Given records →
⟨

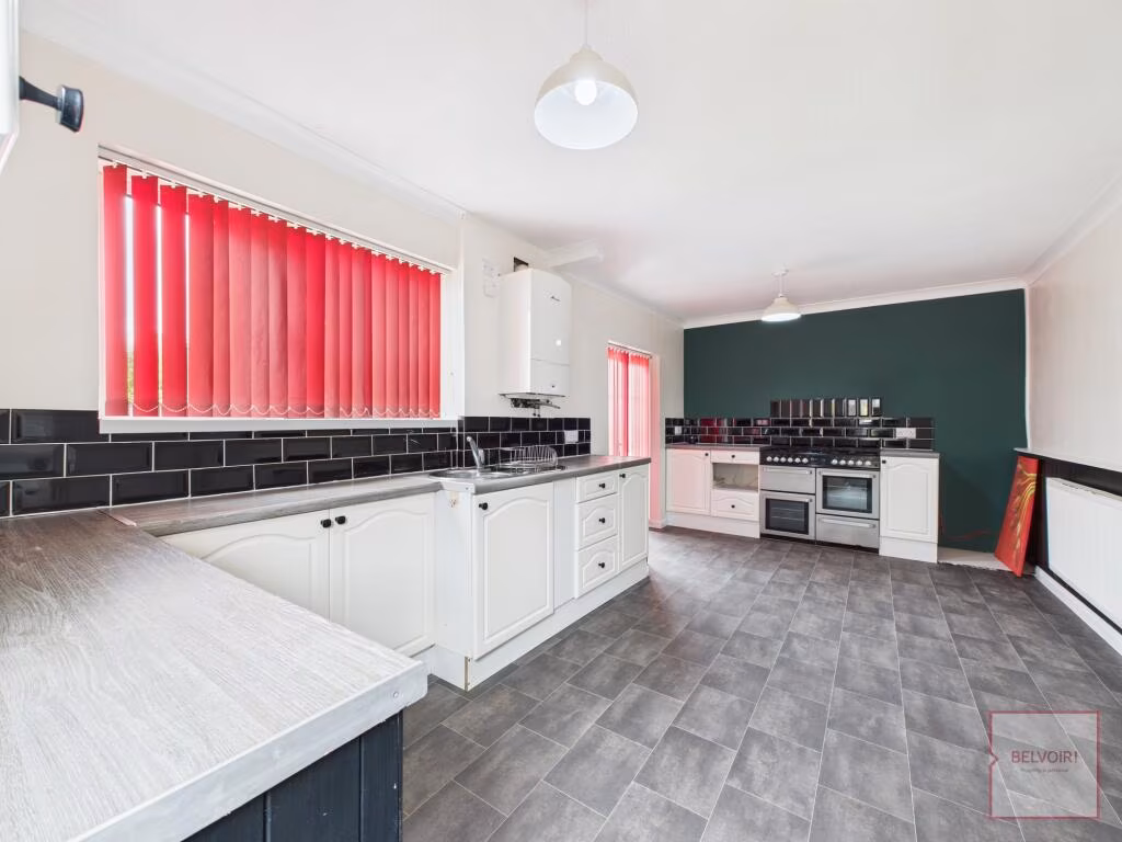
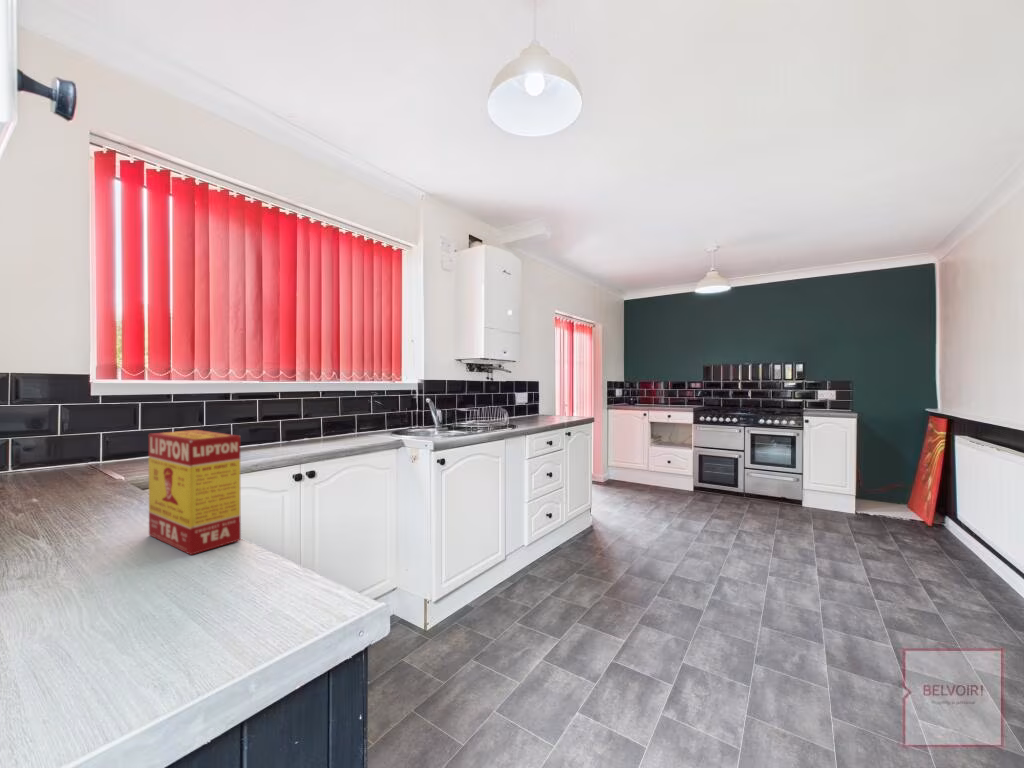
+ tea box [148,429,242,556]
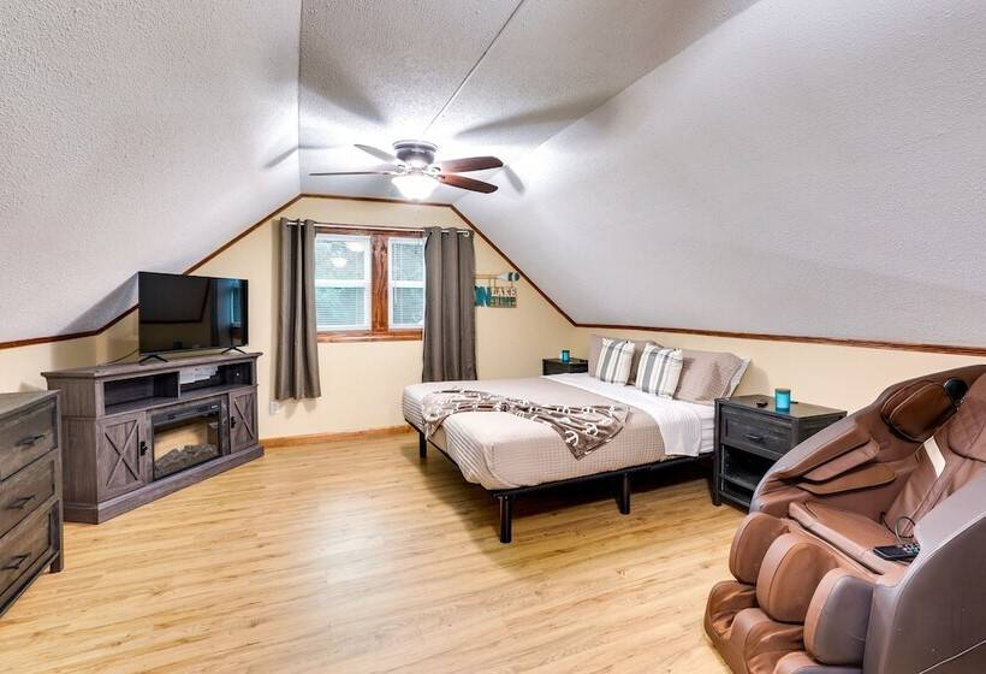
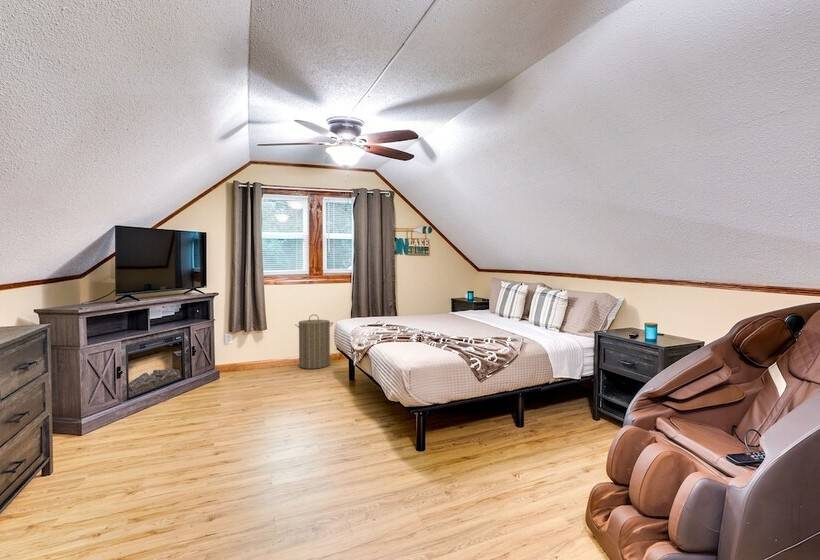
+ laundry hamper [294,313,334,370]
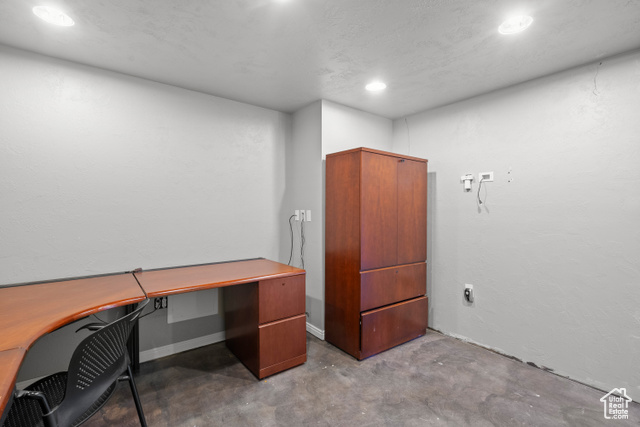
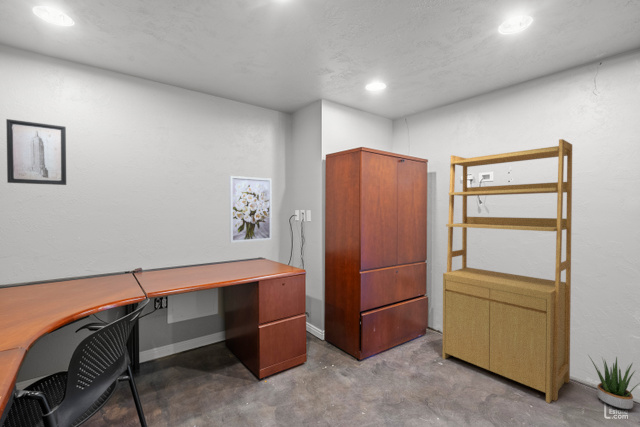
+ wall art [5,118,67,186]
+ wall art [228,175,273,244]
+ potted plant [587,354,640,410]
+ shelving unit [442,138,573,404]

⟩

Requirement → All lines from the one with "laundry hamper [294,313,334,370]" through the end of the records above must be reproduced exactly, both ends included, and the pictures must be left out.

Expected answer →
+ laundry hamper [294,313,334,370]
+ wall art [5,118,67,186]
+ wall art [228,175,273,244]
+ potted plant [587,354,640,410]
+ shelving unit [442,138,573,404]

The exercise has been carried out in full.